Eso decía el sesenta y siete por ciento de la población hace una década. Había los que no sabían que en El Aro, Mapiripán, Urabá, El Salado y La Gabarra las autodefensas desplegaban su manto de horror.
Si, el país estaba entregado al miedo que se esparcía por los medios: el único enemigo del pueblo colombiano eran los bandidos guerrilleros. No importaba que la masacre la perpetraran el mismo ejército como sucedió el 13 de diciembre de 1998, cuando en el caserío de Santo Domingo, en Arauca, la Fuerza Aérea Colombiana bombardeó a la población civil, siguiendo órdenes de la Occidental Petroleum, matando a diecisiete personas y dejando heridos a una veintena más. Lo grave es que al otro día El Tiempo, con su malintencionada pereza, toma la versión oficial del gobierno y titula en primera plana Masacre en Santo Domingo fue por bomba de las Farc, no de la Fuerza Aérea”. O el silencio reverencial que se guardó cuando las autodefensas, al mando de Rodrigo Mercado, alias Cadena, entraron a la población de El Salado, en la aguerrida zona de Montes de María, con la firme intención de torturar, masacrar y desmembrar, a punta de garrote y motosierras, a decenas de personas. Los testigos cuentan que los paracos, en los seis días que duró la toma, no dejaron de escuchar a todo volumen, desde los parlantes de sus camionetas, vallenatos y merengues. Cada vez que se cansaban de cortar brazos y piernas, de abrir vientres para sacar con sus propias manos las tripas de los “insurgentes”, se tomaban un tiempo para divertirse pateando las cabezas decapitadas de los campesinos.
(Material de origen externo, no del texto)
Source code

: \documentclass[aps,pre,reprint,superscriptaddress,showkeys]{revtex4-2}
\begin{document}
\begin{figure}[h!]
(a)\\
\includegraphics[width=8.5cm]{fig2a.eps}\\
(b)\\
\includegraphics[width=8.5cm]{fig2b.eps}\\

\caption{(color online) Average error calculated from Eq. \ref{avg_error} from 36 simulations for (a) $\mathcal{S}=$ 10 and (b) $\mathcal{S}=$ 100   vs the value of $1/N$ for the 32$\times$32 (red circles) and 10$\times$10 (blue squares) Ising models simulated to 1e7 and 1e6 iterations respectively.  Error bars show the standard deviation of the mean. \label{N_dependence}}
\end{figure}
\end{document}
En La Gabarra el 14 de mayo de 1999, como en tantas otras tardes se fue la luz. Los paracos entraron al atardecer y mataron a más de sesenta personas. Durante un lustro decidieron quien vivía y quién no. En una casa ubicada en Puente Barco, un caserío a tres kilómetros del corregimiento, ubicaron su puesto de control. Allí aplicaron sus métodos para reformar probables simpatizantes de la guerrilla. El procedimiento consistía en cortar pies, llenar de agujas las manos de los comunistas, destajar miembros a punta de machete.
Sí, pueden argumentar que no sabían, pero la desinformación en un país en guerra es un delito. Los que supieron se encogieron de hombros y siguieron pensando que el que nada debe nada teme y si uno no anda en vainas raras pues nada le pasa. En ciudades como Cúcuta o Montería, se añoran los años en que los paracos controlaban el orden público. Entonces los ladrones tenían miedo de robar, los bareteros no se paraban en la esquina a exhalar el humo del pecado y los maricas no salían a caminar por las aceras tan orondos. Había moral, ley y muerte.
Ahora estos paracos se deben aguantar la paz. Algunos, sobre todo los que están en los medios, quieren hacernos creer que nunca le prendieron velitas al Patrón del Ubérrimo, que siempre pertenecieron a la izquierda y que aborrecieron el genocidio campesino. Los otros siguen en pie de lucha, exhibiendo orgullosos su homofobia, su catolicismo rampante, su temor de Dios y su desprecio absoluto porque esta, nuestra guerra ajena, se perpetúe.
Seguirán hablando tonterías como que Santos, el odioso oligarca, es castrochavista. Desfasados y anacrónicos, verán la barba de Lenin en todo aquel que hable de equidad, derechos humanos y redistribución del ingreso real. Se quejarán de que ahora todo va a ser el pueblo y que los mamertos de siempre ahora sí se podrán sacar la capucha. La guerra fría para ellos no ha terminado y un militar siempre será un héroe que mantiene a raya al implacable monstruo del comunismo. Más vale un falso positivo que un presunto subversivo conspirando.
Estos, los que se quejan porque los guerrilleros no pagarán un día de cárcel, son los que se quejan porque se haga justicia con los altos mandos que ordenaron matar inocentes para mostrar resultados mientras la extrema derecha estuvo en el poder. Son los que iban a votar por Castaño cuando al final del siglo pasado Darío Arizmendi y Claudia Gurisatti lo perfilaban como un firme aspirante a la presidencia.
¡Soy paraco y qué!, dicen todavía orgullosos, aunque cada vez están más acorralados, cada vez están más diezmados, ofendidos y rabiosos, porque la república de sangre que querían imponer está quedando en el pasado.